Portfolio tuning. Due tomorrow; come to class with any difficulties you're having.

## Monday Oct 22nd

Gram Schmidt and determinants

## Thursday Oct 25th

Determinants continued, plus some bootcamp time.

## Monday Oct 29th

Intro to complex numbers and to eigenvalues and eigenvectors

## Thursday Nov 1st

Bootcamp time and come with first thoughts about project topics.

## Monday Nov 5th

Diagonalisation (5.II in Hefferon)

## Thursday Nov 8th

• More diagonalisation: Fibonacci numbers. No (additional) prep needed.
• Project check-in

## Monday Nov 12th

• Nilpotence and Jordan Form overview: end of communal theory for the class.

## Thursday Nov 15th

• Project and Portfolio check-in.

## Monday Nov 19th

• Project and portfolio again.
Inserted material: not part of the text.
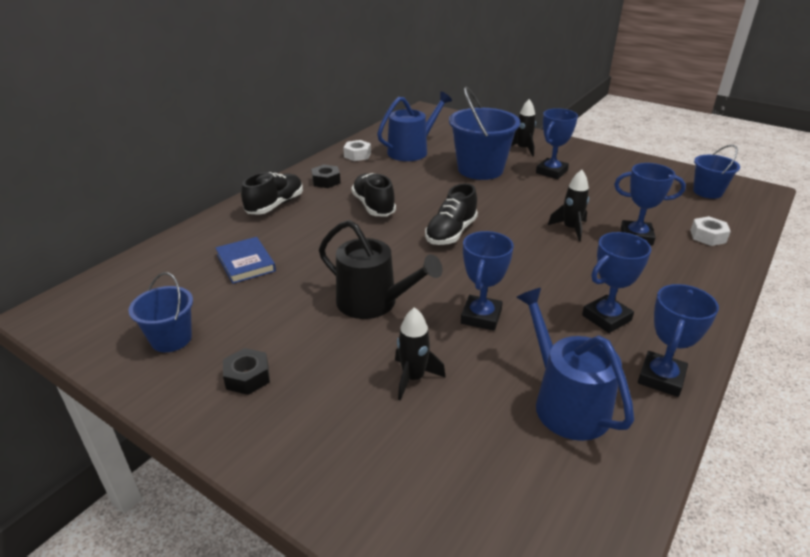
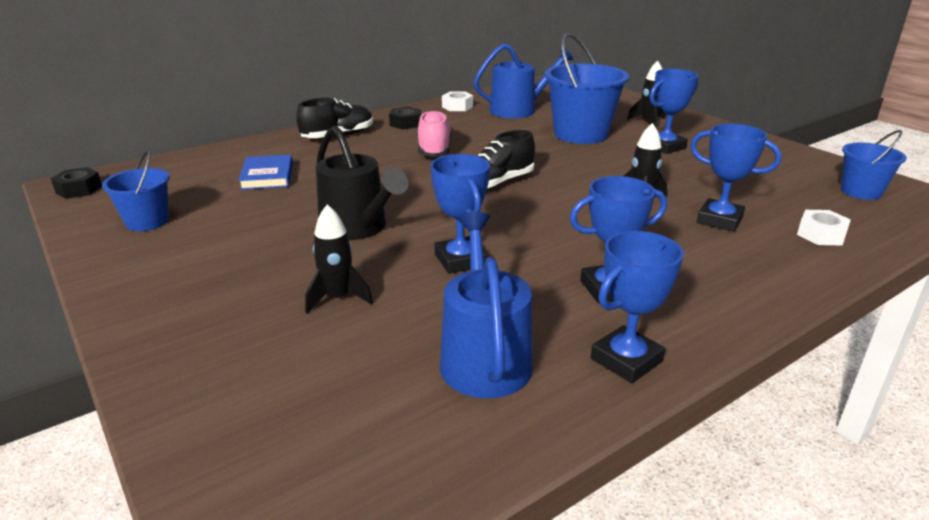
camera: 20 degrees right, 5 degrees down
black nut [223,348,270,395] -> black nut moved to [51,167,102,199]
black shoe [351,173,396,216] -> pink shoe [417,110,452,157]
blue trophy [461,231,514,331] -> blue trophy turned 60 degrees counterclockwise [431,154,490,274]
By the end of class today, you should have an abstract and an external evaluator in mind.

## Thursday Nov 22nd

NO CLASS: Thanksgiving.

## Monday Nov 26th

• Project and portfolio: last class tiem to work on these.

## Thursday Nov 29th

• LAST MINUTE SWITCH: Presentations TODAY. Check your email for more details.

## Monday Dec 3rd

• Guest Speaker: Devin Willmott '11 on Machine Learning and Linear Algebra (and Life after Marlboro).